Bonner is a hugely respected and liked figure within Donegal football circles. Securing Stephen Rochford as a coach was a smart and bit of improvised thinking. But the easily-read patterned nature of Donegal's build-up play has come to look like yesterday's news. Those lightning transitions to attack, which defined those back -to-back Ulster titles, are happening less often in games now.

The realisation for Donegal supporters that Michael Murphy is in the final phase of an extraordinary football career is sharpening. Photograph: James Crombie/Inpho
The realisation for Donegal supporters that Michael Murphy is in the final phase of an extraordinary football career is sharpening. Photograph: James Crombie/Inpho

The realisation for Donegal supporters that Michael Murphy is in the final phase of an extraordinary football career is sharpening - and with it the hope that they might see one last turn as a wrecking-ball inside forward rather than the superhuman utility player he has become. Finding a defined role to help Ryan McHugh catch fire has become a matter of urgency.

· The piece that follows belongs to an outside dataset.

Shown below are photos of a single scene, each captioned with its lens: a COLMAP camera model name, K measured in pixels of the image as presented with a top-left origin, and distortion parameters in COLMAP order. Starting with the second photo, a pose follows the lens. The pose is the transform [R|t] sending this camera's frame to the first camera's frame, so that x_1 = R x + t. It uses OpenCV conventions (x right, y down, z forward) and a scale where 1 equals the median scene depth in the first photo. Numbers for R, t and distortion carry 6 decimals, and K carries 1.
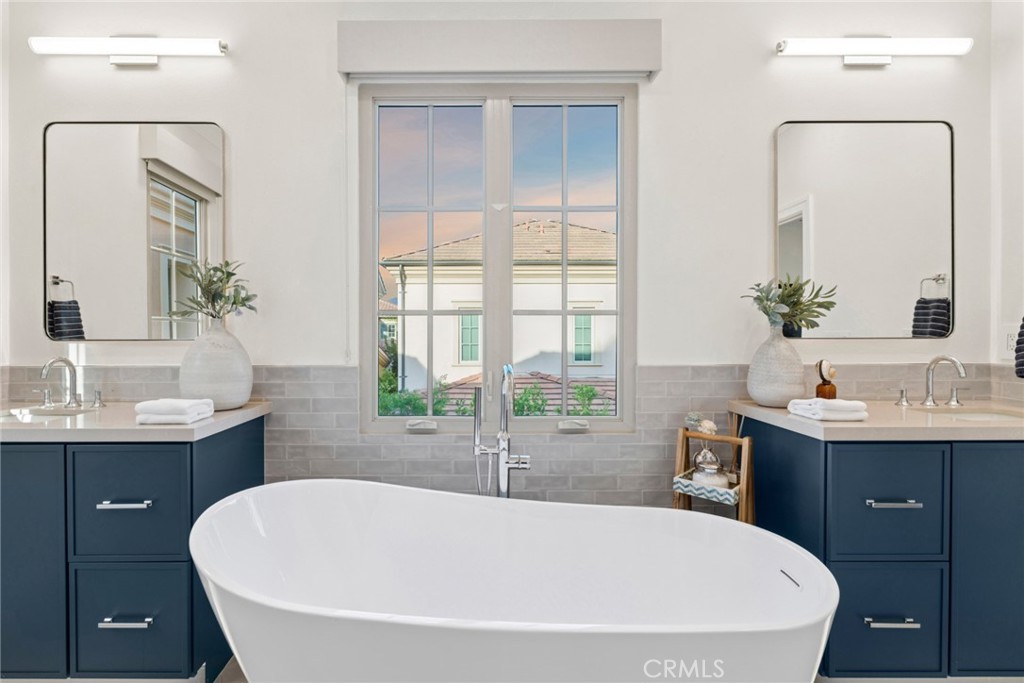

There are mitigating factors including injuries to key players like Michael Langan and Ciaran Thompson. But as Joyce McMullan, a former-team of Bonner's noted this week, there was something worrying about the body language in the defeat to Monaghan. McBrearty, in particular, cut a frustrated figure in the midst of a rowdy and cohesive Monaghan defence.

In five weeks time, Donegal will host the high-flying Armagh in the first round of the Ulster championship in Ballybofey. That day will be all about business, unfinished or otherwise.

Appearances can be deceptive but right now, there seems to be something fragile about Donegal. Running out in a half-empty Croke Park on a forlorn St Patrick’s weekend to face a Dublin team brimming with reasons to prove the world wrong is not the easiest task. For a team that has long been searching for a statement win-against-the-odds, the rare occasion of a win in Dublin would be a big step forward.